__Exercise objective__
Set down again exactly the lines of the listing below that fall between the line holding "of human renal" and the line holding "papillary adenocarcinoma was", inclusive.

__Data to examine__

*****

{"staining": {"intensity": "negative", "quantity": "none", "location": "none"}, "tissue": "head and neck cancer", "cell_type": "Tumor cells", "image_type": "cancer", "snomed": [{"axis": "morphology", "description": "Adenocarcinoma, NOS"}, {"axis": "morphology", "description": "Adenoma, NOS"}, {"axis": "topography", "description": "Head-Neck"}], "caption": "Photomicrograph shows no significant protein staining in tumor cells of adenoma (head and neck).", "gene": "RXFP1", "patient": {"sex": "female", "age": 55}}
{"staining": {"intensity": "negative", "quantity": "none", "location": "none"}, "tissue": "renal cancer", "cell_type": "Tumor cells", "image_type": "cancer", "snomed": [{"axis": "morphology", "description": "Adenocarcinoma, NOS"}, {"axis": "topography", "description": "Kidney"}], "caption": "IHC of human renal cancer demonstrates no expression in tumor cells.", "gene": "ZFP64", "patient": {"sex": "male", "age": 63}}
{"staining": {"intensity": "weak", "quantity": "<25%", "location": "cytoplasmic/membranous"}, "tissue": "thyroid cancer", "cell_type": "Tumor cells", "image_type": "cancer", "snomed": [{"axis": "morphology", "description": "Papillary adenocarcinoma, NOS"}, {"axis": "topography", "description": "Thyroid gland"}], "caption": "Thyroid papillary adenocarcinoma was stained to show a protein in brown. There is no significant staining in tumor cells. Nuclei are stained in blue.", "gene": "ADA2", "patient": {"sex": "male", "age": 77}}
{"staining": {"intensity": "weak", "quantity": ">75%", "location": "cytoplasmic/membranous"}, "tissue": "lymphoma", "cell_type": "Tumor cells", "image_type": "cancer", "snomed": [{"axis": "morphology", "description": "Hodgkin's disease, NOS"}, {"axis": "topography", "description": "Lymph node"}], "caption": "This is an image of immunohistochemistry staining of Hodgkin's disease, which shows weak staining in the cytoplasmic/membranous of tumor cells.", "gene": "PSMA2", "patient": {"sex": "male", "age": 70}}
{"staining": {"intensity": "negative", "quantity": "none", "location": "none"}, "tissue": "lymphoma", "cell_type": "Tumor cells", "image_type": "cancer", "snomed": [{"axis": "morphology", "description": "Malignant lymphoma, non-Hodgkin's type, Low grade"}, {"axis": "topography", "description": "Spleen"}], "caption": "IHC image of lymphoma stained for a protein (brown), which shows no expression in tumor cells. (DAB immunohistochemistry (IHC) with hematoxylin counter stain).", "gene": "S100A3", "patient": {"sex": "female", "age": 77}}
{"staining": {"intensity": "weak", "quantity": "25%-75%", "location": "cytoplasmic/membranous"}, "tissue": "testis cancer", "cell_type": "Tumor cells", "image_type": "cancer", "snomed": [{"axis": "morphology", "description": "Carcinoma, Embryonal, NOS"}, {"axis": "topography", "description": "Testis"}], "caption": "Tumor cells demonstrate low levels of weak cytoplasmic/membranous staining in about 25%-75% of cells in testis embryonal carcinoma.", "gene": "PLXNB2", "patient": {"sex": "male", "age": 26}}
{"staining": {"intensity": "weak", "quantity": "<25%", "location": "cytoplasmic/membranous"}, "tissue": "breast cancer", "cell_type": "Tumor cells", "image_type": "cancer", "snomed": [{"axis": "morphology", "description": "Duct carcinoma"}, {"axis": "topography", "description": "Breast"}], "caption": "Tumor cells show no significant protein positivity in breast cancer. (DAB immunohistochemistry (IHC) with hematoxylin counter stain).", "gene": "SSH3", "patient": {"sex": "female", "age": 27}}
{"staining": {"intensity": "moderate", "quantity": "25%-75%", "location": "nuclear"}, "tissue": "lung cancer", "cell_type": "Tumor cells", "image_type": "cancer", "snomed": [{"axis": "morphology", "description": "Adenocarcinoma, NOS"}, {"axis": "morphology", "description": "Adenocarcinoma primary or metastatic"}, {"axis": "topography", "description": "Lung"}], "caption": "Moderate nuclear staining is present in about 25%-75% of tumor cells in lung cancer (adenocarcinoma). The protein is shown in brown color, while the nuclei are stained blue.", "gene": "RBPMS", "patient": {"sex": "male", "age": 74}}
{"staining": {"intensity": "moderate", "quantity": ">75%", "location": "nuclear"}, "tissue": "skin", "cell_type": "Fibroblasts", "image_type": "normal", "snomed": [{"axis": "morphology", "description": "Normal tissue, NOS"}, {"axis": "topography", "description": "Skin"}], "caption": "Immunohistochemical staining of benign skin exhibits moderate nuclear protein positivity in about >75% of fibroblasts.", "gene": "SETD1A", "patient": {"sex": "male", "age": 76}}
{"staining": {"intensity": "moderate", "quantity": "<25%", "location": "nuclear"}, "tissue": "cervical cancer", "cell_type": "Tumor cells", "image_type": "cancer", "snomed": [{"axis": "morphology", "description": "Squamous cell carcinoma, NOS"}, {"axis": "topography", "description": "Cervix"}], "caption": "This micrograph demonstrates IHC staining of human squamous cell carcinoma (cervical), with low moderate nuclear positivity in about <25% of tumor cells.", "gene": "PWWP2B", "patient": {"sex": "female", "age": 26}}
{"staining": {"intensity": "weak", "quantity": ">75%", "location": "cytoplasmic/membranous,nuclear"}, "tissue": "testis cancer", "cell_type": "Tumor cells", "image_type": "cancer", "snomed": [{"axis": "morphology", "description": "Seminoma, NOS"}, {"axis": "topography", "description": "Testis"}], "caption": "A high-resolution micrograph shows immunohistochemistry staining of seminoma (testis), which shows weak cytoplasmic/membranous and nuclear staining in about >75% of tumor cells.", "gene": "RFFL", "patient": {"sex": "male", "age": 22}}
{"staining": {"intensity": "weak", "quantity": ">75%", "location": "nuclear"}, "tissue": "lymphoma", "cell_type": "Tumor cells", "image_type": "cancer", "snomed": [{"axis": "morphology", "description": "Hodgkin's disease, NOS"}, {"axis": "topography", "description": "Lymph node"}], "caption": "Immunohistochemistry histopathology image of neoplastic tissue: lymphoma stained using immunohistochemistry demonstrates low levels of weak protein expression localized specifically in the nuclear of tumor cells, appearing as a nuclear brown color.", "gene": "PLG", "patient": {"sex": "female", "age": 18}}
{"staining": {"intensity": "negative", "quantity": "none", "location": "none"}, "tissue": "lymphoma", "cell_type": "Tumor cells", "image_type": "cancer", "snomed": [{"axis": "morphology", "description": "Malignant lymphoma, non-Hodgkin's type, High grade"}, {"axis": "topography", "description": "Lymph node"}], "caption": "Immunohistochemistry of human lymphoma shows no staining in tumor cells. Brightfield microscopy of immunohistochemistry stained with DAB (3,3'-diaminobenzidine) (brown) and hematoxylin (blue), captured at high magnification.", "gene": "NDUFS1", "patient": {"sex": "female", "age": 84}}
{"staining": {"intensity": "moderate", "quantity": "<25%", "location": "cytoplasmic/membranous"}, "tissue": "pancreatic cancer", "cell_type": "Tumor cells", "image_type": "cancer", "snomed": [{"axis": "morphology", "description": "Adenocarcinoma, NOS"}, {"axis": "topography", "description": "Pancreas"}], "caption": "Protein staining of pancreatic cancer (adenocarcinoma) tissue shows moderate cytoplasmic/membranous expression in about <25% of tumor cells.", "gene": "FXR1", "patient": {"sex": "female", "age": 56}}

*****

__Solution below__
{"staining": {"intensity": "negative", "quantity": "none", "location": "none"}, "tissue": "renal cancer", "cell_type": "Tumor cells", "image_type": "cancer", "snomed": [{"axis": "morphology", "description": "Adenocarcinoma, NOS"}, {"axis": "topography", "description": "Kidney"}], "caption": "IHC of human renal cancer demonstrates no expression in tumor cells.", "gene": "ZFP64", "patient": {"sex": "male", "age": 63}}
{"staining": {"intensity": "weak", "quantity": "<25%", "location": "cytoplasmic/membranous"}, "tissue": "thyroid cancer", "cell_type": "Tumor cells", "image_type": "cancer", "snomed": [{"axis": "morphology", "description": "Papillary adenocarcinoma, NOS"}, {"axis": "topography", "description": "Thyroid gland"}], "caption": "Thyroid papillary adenocarcinoma was stained to show a protein in brown. There is no significant staining in tumor cells. Nuclei are stained in blue.", "gene": "ADA2", "patient": {"sex": "male", "age": 77}}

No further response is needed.